With the pictures omitted, write out the entries that follow exactly as they stand.

Start of Block

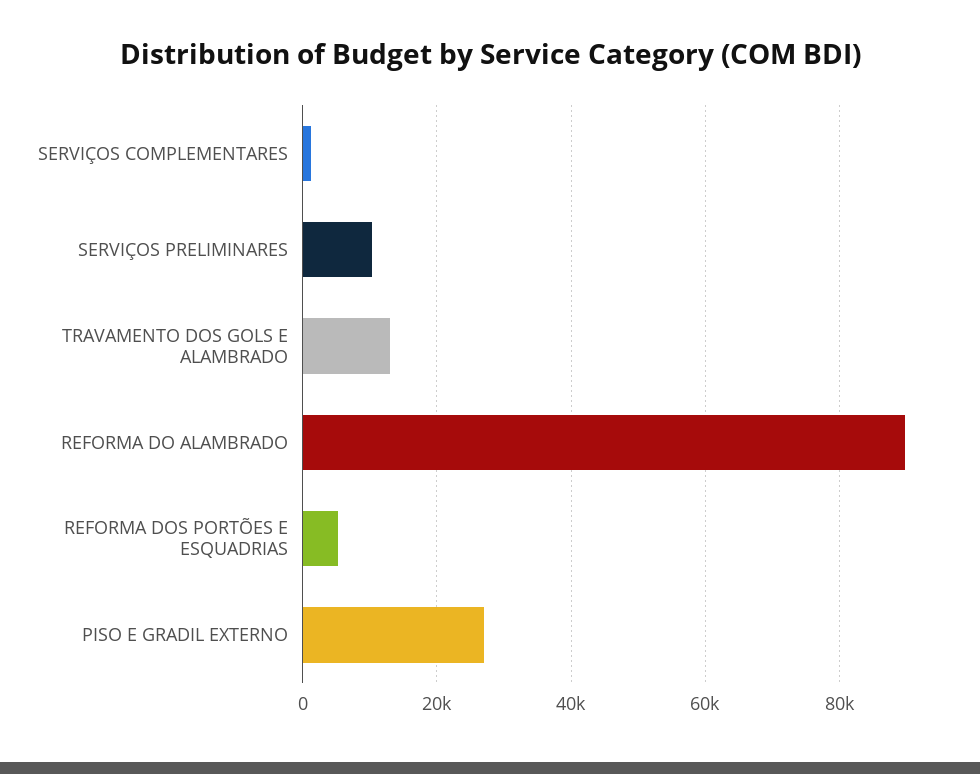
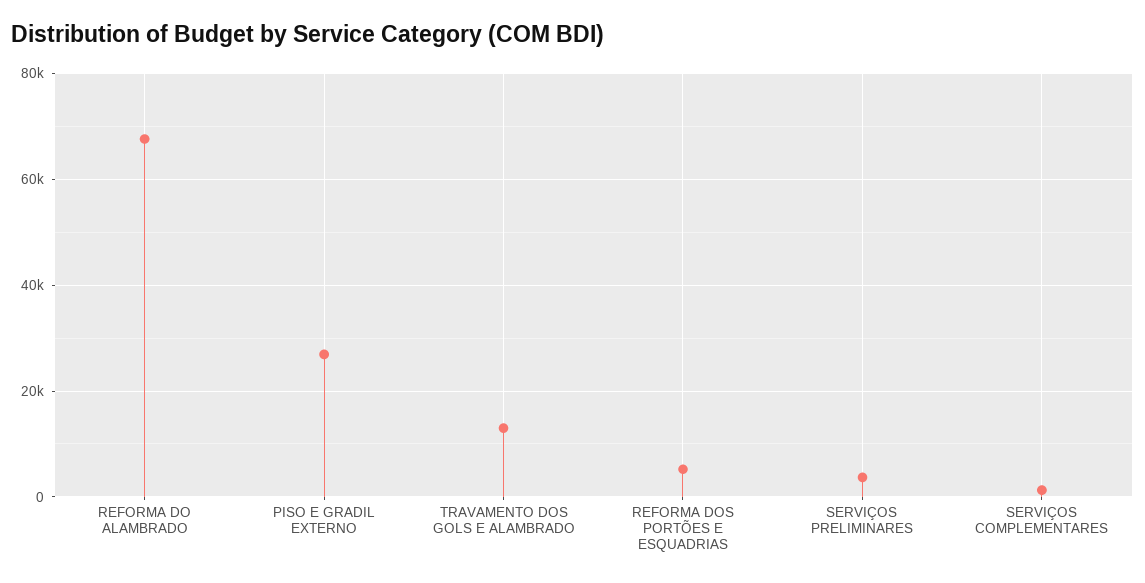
SERVIÇOS PRELIMINARES: 10000 -> 4000
REFORMA DO ALAMBRADO: 90000 -> 68000

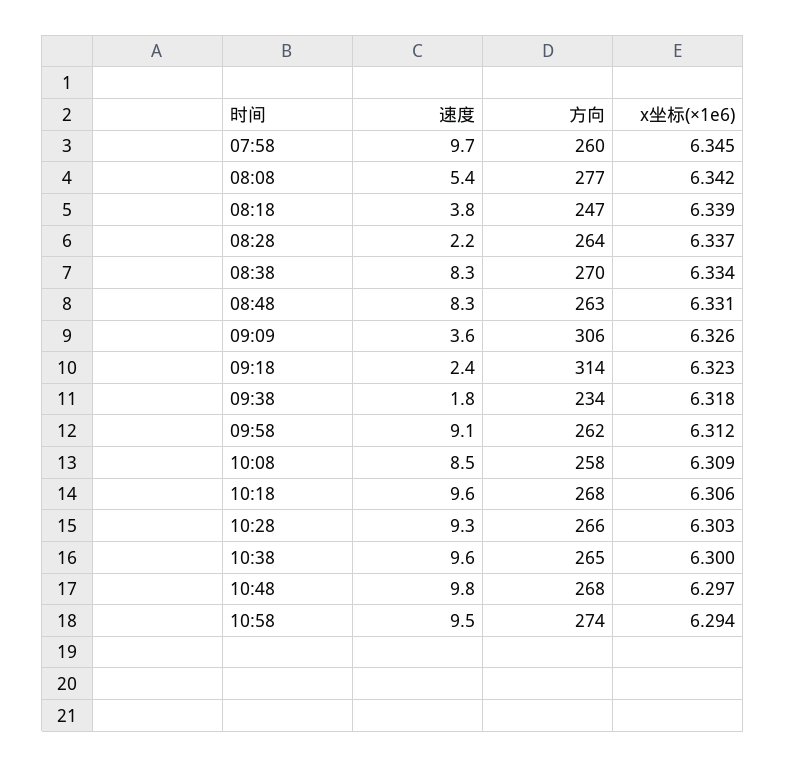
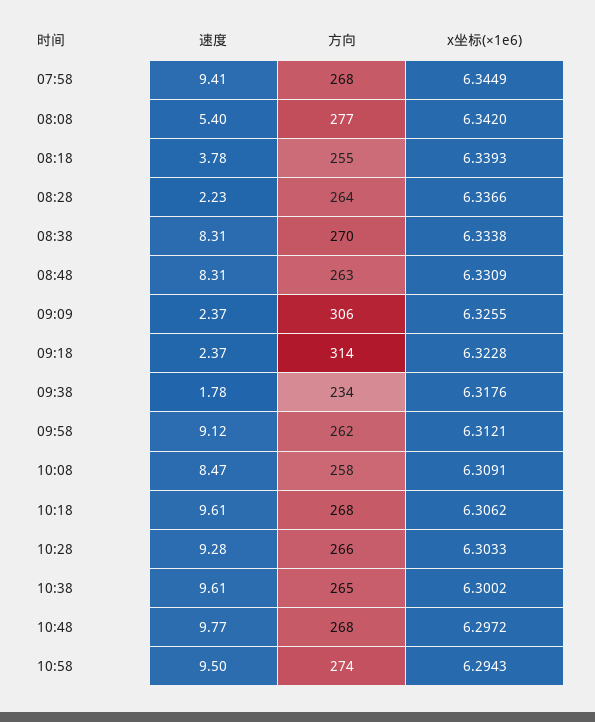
速度, 07:58: 9.7 -> 9.41
方向, 07:58: 260 -> 268
方向, 08:18: 247 -> 255
速度, 09:09: 3.6 -> 2.37

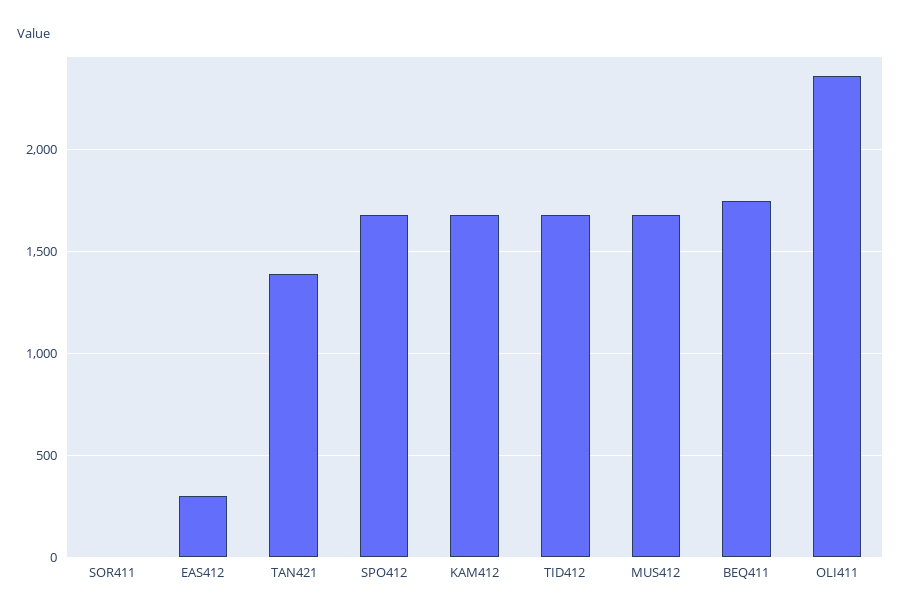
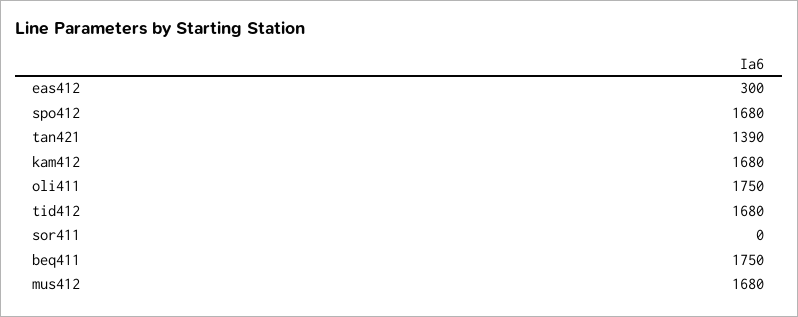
OLI411: 2350 -> 1750

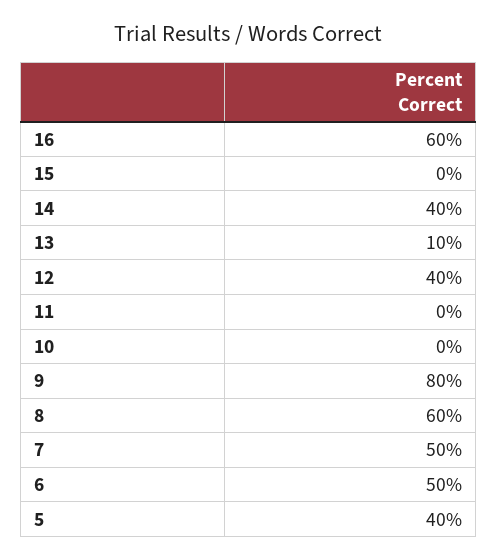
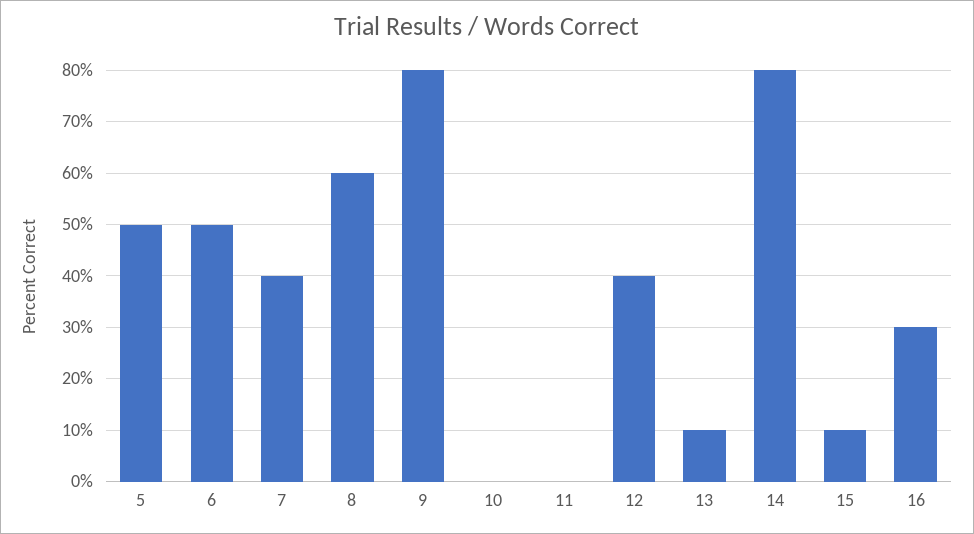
16: 60 -> 30
15: 0 -> 10
14: 40 -> 80
7: 50 -> 40
5: 40 -> 50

End of Block

Answer to this problem |
SERVIÇOS PRELIMINARES: 10000 -> 4000
REFORMA DO ALAMBRADO: 90000 -> 68000

速度, 07:58: 9.7 -> 9.41
方向, 07:58: 260 -> 268
方向, 08:18: 247 -> 255
速度, 09:09: 3.6 -> 2.37

OLI411: 2350 -> 1750

16: 60 -> 30
15: 0 -> 10
14: 40 -> 80
7: 50 -> 40
5: 40 -> 50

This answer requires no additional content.